Syrian Foreign Minister Walid Moallem and Major General Ali Mamlouk, head of the National Security Bureau, were in Tehran Saturday to discuss developments with their Iranian counterparts, according to Iranian state media. They met with Foreign Minister Mohammad Javad Zarif and Ali Shamkhani, Secretary of Iran’s Supreme National Security Council.

The Kremlin meanwhile said Russian President Vladimir Putin and Iranian President Hassan Rouhani confirmed their commitment to negotiations in Astana, in a phone conversation between the two leaders.

Iran and Russia have provided crucial military and diplomatic support to Syrian President Bashar Assad throughout the conflict, while Turkey has served as a rear base and source of supplies for the opposition.

The developments follow months of talks between Ankara and Moscow that culminated in a ceasefire agreement that went into effect Friday at midnight.

But in a statement issued by a coalition of 11 rebel factions, including the powerful Army of Islam group operating in the Damascus countryside, rebels said they could not abide by the ceasefire if the government continued its assault on Barada Valley.

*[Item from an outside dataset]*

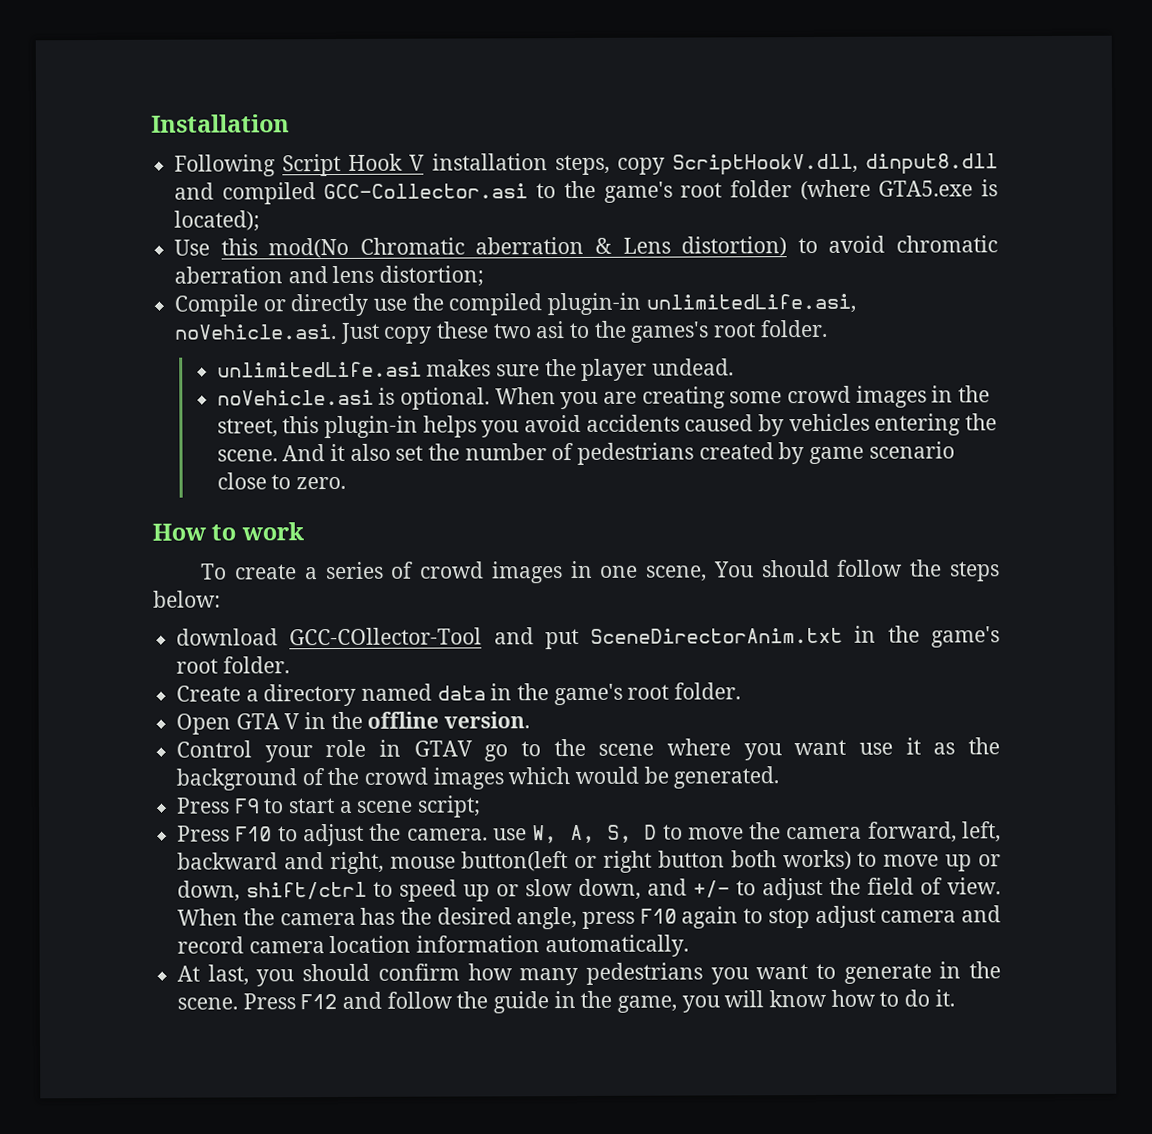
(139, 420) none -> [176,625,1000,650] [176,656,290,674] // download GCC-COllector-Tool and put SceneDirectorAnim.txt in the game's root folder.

The statement also complained that the government’s version of the agreement signed in Ankara last week had deleted “a number of essential and non-negotiable points.”

It said the opposition had agreed to a ceasefire encompassing the whole of Syria, without any exceptions to region or faction.

The Barada Valley Media Center said Lebanese Hezbollah terrorists were firing on villages and towns in the water-rich region as Russian and government aircraft carried out raids for the 10th consecutive day Saturday. The Lebanese terror group is a key ally to President Assad’s forces.

The Barada Valley is the primary source of water for the capital and its surrounding region. The government assault has coincided with a severe water shortage in Damascus since Dec. 22. Images from the valley’s Media Center indicate its Ain al-Fijeh spring and water processing facility have been destroyed in airstrikes. The government says rebels spoiled the water source with diesel fuel, forcing it to cut supplies to the capital.

The Observatory reported at least two civilians and five militants have been killed in battles over opposition-held Eastern Ghouta and Barada Valley regions around Damascus, since the truce came into effect Thursday at midnight.

The Syrian military on Friday denied attacking the valley, saying it respected the Russian and Turkish brokered truce.

Meanwhile, Turkey’s state-run Anadolu news agency reported the death of an Islamic State commander in a Turkish airstrike near the north Syrian town of al-Bab on Friday. The truce does not cover operations against the Islamic State group or al-Qaida’s Syria affiliate, the Fatah al-Sham front.

Anadolu identified the commander as Abu Ansari. The report could not be independently verified.